- _Excerpt to read_:

Breast Lift
With weight gain and loss, as with pregnancy, the breast envelope can become stretched. If this happens the breasts will sag and the nipple will position will change. When the nipple sits below the level of the infra-mammary fold, the breasts are considered ptotic. The Breast Lift (Mastopexy) is a surgical procedure that tightens the breast envelope and repositions the nipple. The actual cup size of the breasts does not significantly change. Large breasts may prevent some patients from participating in exercise or athletic activities, and can make breast self-examination and even mammograms more difficult

What Breast Lift Does
Tailoring the lower skin envelope of the breast to reposition the breast mound upward to a more normal position, and Repositioning the nipple-areola complex upward onto the newly shaped and positioned breast mound

Most patients experience a dramatic improvement, and are able to wear many types of clothing for the first time.

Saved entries
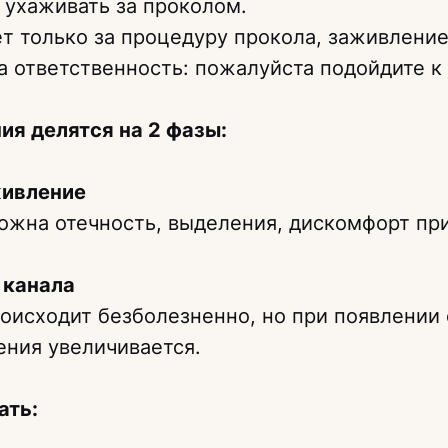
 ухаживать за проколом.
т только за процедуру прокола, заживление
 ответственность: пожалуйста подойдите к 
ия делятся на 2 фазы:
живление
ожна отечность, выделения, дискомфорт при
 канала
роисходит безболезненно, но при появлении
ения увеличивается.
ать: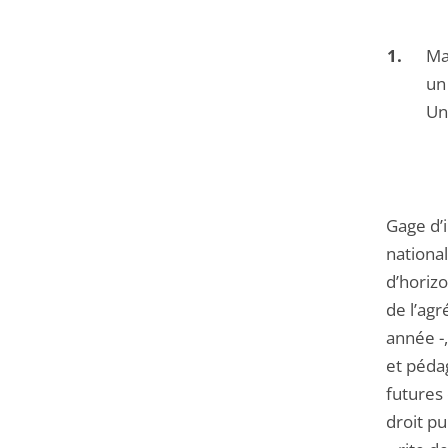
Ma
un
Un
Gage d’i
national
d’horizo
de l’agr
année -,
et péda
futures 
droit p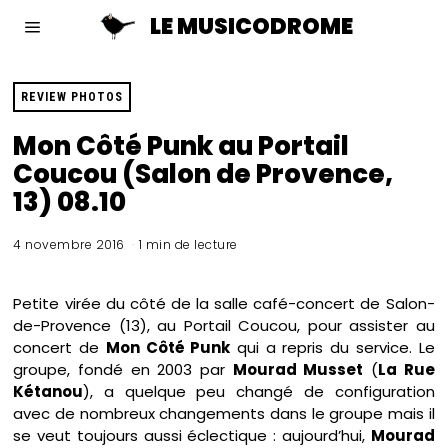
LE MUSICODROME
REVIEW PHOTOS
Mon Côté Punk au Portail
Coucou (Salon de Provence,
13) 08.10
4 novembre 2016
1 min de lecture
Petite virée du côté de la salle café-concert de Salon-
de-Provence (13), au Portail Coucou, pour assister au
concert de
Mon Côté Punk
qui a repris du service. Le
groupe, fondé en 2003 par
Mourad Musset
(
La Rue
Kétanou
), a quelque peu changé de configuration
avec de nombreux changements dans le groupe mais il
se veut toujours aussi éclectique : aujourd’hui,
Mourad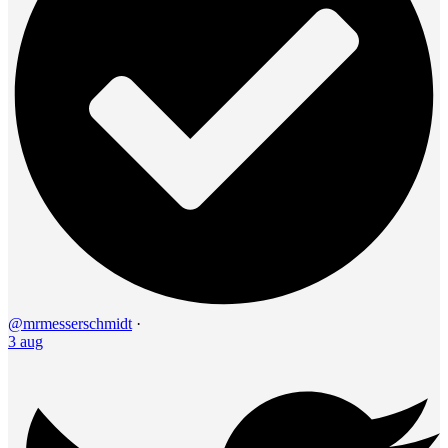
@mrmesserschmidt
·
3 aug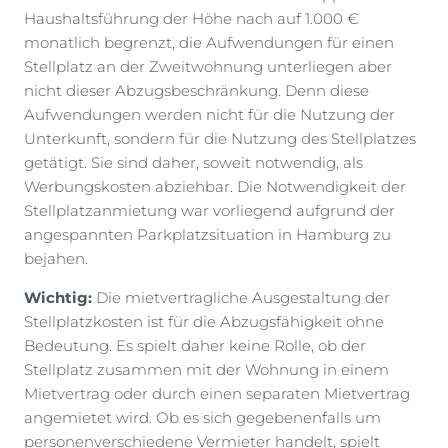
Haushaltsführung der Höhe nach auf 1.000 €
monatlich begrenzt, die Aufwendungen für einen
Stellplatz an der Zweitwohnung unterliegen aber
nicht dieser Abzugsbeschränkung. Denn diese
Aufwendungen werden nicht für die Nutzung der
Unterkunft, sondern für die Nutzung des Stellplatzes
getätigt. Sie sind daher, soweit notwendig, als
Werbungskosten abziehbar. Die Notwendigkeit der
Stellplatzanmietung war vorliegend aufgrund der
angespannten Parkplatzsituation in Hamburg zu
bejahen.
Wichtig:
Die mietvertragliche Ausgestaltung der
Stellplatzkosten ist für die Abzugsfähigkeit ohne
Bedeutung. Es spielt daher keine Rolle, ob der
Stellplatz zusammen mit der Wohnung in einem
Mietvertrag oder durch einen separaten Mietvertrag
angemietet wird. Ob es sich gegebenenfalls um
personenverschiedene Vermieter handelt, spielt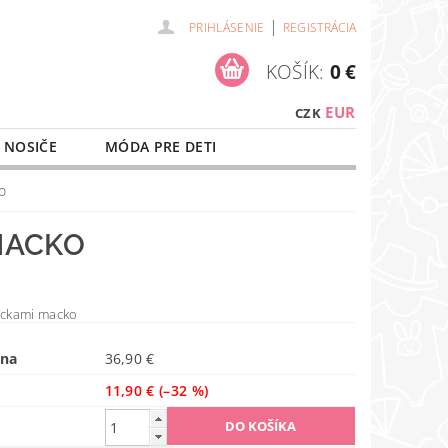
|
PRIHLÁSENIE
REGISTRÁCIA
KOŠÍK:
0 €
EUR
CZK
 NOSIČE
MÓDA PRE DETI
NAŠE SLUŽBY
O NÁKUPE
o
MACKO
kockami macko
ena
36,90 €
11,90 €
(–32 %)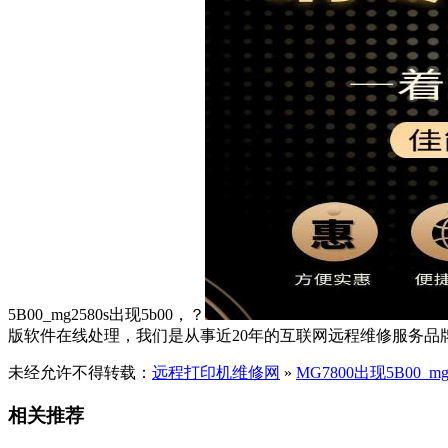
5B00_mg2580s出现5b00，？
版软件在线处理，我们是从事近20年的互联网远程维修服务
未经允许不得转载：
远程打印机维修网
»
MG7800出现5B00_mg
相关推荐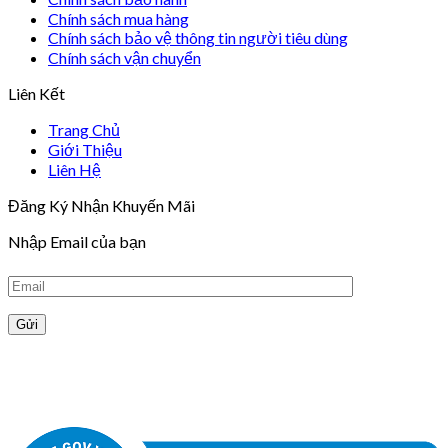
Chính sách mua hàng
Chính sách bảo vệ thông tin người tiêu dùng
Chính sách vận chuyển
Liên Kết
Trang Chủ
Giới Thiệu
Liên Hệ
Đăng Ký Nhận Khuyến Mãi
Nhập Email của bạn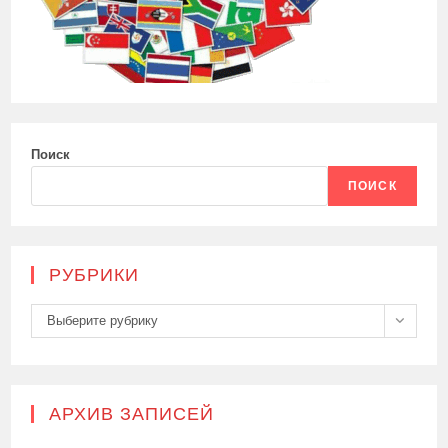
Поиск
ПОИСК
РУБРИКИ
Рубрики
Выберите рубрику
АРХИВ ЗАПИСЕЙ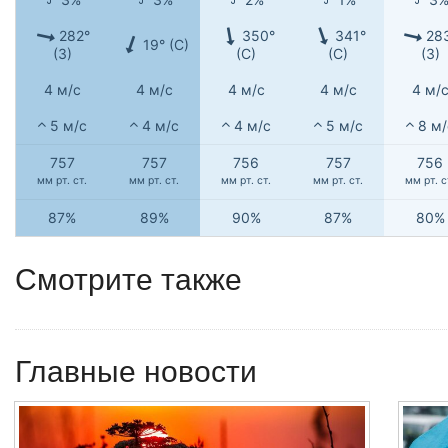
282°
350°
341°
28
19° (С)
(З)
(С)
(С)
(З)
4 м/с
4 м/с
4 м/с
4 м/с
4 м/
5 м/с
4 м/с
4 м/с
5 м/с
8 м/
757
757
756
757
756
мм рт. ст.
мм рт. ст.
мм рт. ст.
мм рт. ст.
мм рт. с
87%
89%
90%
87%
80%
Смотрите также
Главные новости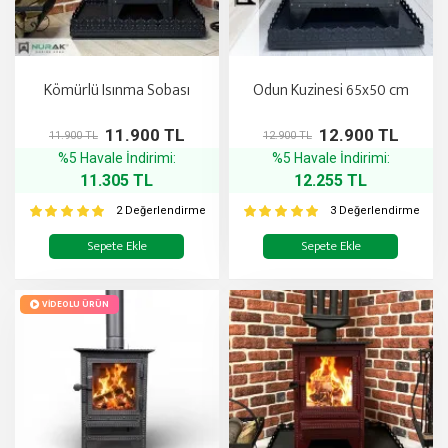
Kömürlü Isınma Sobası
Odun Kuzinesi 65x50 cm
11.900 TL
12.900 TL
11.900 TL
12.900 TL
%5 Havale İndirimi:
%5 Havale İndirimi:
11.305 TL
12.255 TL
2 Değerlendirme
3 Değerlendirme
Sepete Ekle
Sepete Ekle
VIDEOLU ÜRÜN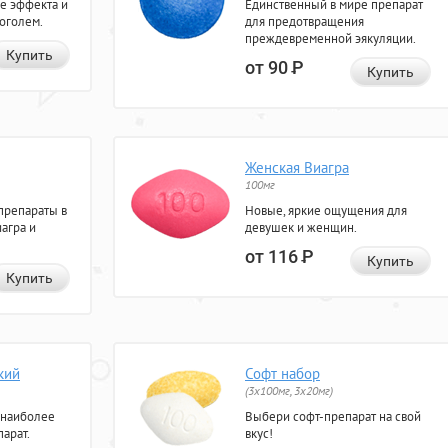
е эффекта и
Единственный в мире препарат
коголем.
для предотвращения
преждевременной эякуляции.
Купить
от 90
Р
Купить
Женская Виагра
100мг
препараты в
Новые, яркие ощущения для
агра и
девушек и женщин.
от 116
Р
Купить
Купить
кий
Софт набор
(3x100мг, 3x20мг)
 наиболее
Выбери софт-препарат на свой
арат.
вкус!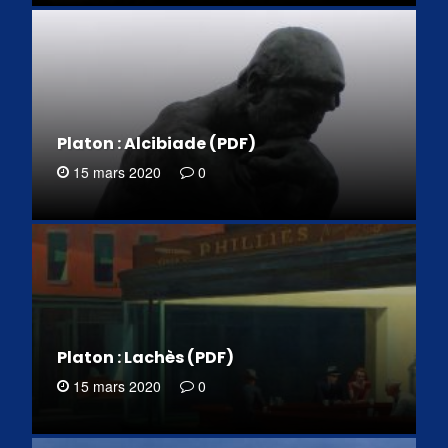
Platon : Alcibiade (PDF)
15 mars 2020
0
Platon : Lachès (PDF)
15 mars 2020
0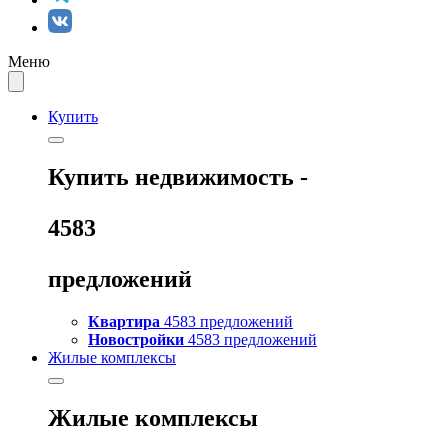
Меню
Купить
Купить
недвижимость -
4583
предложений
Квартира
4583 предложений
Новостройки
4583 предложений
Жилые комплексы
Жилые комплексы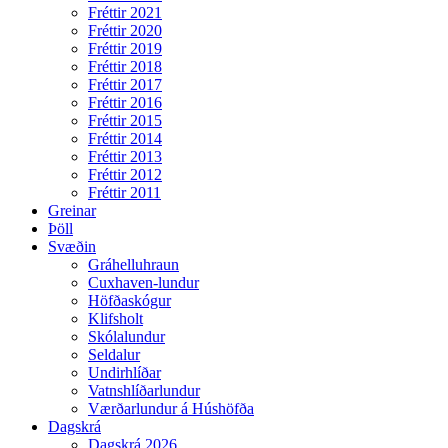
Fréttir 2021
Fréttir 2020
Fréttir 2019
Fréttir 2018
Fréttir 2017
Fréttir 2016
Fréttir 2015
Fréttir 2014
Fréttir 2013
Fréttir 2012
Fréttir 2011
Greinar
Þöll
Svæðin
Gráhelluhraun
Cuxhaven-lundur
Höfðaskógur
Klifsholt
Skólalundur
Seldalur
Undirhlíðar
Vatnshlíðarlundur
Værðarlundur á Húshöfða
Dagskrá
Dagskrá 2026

- _Task item 1_:
Answer these questions from the breast lift text.
(a) At what point are the breasts considered ptotic?
(b) What happens to the actual cup size of the breasts in a breast lift?
(c) Besides a dramatic improvement, what are most patients able to do after the procedure?
- _Task item 2_: Edit the part of the breast lift text that opens with the words containing "What Breast Lift" and closes with "the first time.", replacing "dramatic" with "noticeable".
These items are separate from the breast lift text.

- _Written solution 1_:
(a) When the nipple sits below the level of the infra-mammary fold.
(b) It does not significantly change.
(c) Wear many types of clothing for the first time.

- _Written solution 2_:
What Breast Lift Does
Tailoring the lower skin envelope of the breast to reposition the breast mound upward to a more normal position, and Repositioning the nipple-areola complex upward onto the newly shaped and positioned breast mound

Most patients experience a noticeable improvement, and are able to wear many types of clothing for the first time.